Company has contributed a sum of Rs. 40.00 Lacs to Karmaputra Charitable Trust and as per certificate of utilization received , such amount is fully utilized by the trust and company relied on this certificate for utilization of CSR amount .

• Gross amount required to be spent by the Company during the year is Rs. 35.00 Lacs (P.Y. Rs.

40.00 Lakhs).

66 Claims

The company raised various claims with various customer/ parties/subsidiaries of company/Joint Ventures/Subsidiaries amounting to Rs. 57525.18 lacs (Rs. 57367.30 Lacs in Previous Years), against these claims, the Arbitrator awarded claims of Rs. 1477.70 lacs (P.Y Rs.8297.15 lacs). The company has not been recognizing the revenue on the aforesaid Arbitration Awards on its claimed including interest as awarded from time to time. There are also some counter claims by the customer / Other Parties amounting to Rs. 1805.74 Lacs (Rs. 2517.16 Lacs included in previous year) against these claims, the Arbitrator awarded claims to the customer of Rs. 82.24 lacs (Rs 82.24 lacs in the Previous Year). These awards are further challenged by the customer as well as the Company in the higher courts as the case may be. In accordance with past practice, the Company has not made adjustment because the same has not become rule of the court due to the objections filed by customer / parties and by the Company.

· · ·

## Work to complete
Please say whether each statement agrees with the notes on CSR spending and claims above, answering yes or no and quoting the deciding words of those notes. 1. Karmaputra Charitable Trust fully used the amount the company contributed. 2. The company has recognized revenue on the arbitration awards. 3. The gross amount the company had to spend during the year was Rs. 40.00 Lacs.

· · ·

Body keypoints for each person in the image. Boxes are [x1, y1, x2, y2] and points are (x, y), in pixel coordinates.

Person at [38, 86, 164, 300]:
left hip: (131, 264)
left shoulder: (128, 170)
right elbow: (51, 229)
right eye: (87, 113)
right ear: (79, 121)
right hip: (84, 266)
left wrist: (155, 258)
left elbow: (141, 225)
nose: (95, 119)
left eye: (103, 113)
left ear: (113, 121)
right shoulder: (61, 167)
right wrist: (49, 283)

· · ·

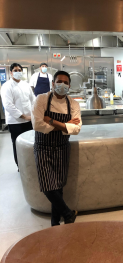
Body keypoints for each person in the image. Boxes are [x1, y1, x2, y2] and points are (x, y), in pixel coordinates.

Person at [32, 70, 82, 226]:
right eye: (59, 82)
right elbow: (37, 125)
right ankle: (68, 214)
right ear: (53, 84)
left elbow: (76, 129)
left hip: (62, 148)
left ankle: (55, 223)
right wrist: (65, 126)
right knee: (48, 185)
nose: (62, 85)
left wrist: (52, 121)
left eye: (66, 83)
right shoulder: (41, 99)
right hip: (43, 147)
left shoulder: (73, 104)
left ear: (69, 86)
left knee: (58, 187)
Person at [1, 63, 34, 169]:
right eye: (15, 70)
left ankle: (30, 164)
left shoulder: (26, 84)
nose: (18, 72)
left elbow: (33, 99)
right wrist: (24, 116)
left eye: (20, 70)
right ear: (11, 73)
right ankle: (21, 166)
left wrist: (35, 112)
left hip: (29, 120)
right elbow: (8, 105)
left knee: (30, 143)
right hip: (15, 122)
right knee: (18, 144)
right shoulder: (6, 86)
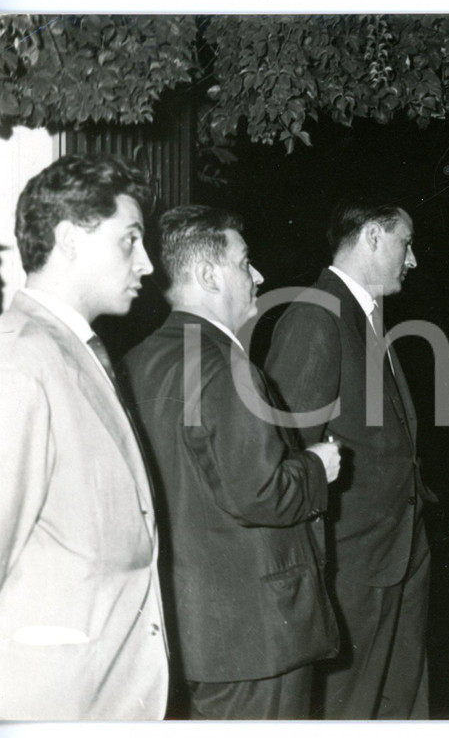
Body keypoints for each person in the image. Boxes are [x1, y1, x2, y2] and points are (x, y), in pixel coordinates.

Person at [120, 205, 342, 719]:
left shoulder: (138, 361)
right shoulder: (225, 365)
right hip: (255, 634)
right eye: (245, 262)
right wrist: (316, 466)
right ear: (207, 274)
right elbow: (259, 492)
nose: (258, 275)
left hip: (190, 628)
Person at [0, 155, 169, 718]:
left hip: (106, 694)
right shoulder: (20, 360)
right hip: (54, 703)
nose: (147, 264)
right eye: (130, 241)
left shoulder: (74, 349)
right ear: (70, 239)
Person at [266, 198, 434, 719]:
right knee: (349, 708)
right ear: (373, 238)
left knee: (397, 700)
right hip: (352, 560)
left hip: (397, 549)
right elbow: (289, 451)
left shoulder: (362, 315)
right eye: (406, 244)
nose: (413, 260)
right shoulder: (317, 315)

· · ·

## Answer box
1. Yes: "such amount is fully utilized by the trust"
2. No: "The company has not been recognizing the revenue on the aforesaid Arbitration Awards"
3. No: "Gross amount required to be spent by the Company during the year is Rs. 35.00 Lacs"